Would you retype all of these records exactly?
DATASET CONTENT section start
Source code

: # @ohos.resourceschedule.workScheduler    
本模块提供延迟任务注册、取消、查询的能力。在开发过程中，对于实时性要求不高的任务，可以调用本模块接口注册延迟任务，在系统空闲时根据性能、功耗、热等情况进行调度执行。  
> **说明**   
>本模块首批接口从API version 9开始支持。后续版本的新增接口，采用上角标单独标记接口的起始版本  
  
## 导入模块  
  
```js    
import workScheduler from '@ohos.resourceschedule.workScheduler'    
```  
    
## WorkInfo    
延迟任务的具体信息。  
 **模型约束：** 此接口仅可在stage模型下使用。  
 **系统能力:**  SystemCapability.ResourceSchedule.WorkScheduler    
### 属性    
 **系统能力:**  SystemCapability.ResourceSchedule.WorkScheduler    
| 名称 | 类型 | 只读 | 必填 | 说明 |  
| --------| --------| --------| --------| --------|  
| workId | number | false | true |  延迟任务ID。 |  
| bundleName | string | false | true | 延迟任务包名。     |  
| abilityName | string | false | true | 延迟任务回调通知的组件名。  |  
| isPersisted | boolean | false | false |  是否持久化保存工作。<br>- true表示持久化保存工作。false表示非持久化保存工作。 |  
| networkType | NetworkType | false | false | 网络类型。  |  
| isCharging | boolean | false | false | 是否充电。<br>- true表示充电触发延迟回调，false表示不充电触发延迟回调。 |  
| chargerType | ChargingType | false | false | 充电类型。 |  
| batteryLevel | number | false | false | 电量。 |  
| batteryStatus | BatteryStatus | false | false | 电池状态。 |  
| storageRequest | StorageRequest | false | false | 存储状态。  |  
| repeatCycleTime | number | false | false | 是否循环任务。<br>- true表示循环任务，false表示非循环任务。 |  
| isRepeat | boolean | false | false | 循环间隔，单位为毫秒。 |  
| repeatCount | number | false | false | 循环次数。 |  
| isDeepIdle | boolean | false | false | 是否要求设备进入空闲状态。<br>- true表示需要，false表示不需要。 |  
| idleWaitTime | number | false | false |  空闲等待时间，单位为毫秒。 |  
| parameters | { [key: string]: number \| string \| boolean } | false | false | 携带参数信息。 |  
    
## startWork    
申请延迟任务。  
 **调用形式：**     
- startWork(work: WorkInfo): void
DATASET CONTENT section end
FINISHED TASK:
Source code

: # @ohos.resourceschedule.workScheduler    
本模块提供延迟任务注册、取消、查询的能力。在开发过程中，对于实时性要求不高的任务，可以调用本模块接口注册延迟任务，在系统空闲时根据性能、功耗、热等情况进行调度执行。  
> **说明**   
>本模块首批接口从API version 9开始支持。后续版本的新增接口，采用上角标单独标记接口的起始版本  
  
## 导入模块  
  
```js    
import workScheduler from '@ohos.resourceschedule.workScheduler'    
```  
    
## WorkInfo    
延迟任务的具体信息。  
 **模型约束：** 此接口仅可在stage模型下使用。  
 **系统能力:**  SystemCapability.ResourceSchedule.WorkScheduler    
### 属性    
 **系统能力:**  SystemCapability.ResourceSchedule.WorkScheduler    
| 名称 | 类型 | 只读 | 必填 | 说明 |  
| --------| --------| --------| --------| --------|  
| workId | number | false | true |  延迟任务ID。 |  
| bundleName | string | false | true | 延迟任务包名。     |  
| abilityName | string | false | true | 延迟任务回调通知的组件名。  |  
| isPersisted | boolean | false | false |  是否持久化保存工作。<br>- true表示持久化保存工作。false表示非持久化保存工作。 |  
| networkType | NetworkType | false | false | 网络类型。  |  
| isCharging | boolean | false | false | 是否充电。<br>- true表示充电触发延迟回调，false表示不充电触发延迟回调。 |  
| chargerType | ChargingType | false | false | 充电类型。 |  
| batteryLevel | number | false | false | 电量。 |  
| batteryStatus | BatteryStatus | false | false | 电池状态。 |  
| storageRequest | StorageRequest | false | false | 存储状态。  |  
| repeatCycleTime | number | false | false | 是否循环任务。<br>- true表示循环任务，false表示非循环任务。 |  
| isRepeat | boolean | false | false | 循环间隔，单位为毫秒。 |  
| repeatCount | number | false | false | 循环次数。 |  
| isDeepIdle | boolean | false | false | 是否要求设备进入空闲状态。<br>- true表示需要，false表示不需要。 |  
| idleWaitTime | number | false | false |  空闲等待时间，单位为毫秒。 |  
| parameters | { [key: string]: number \| string \| boolean } | false | false | 携带参数信息。 |  
    
## startWork    
申请延迟任务。  
 **调用形式：**     
- startWork(work: WorkInfo): void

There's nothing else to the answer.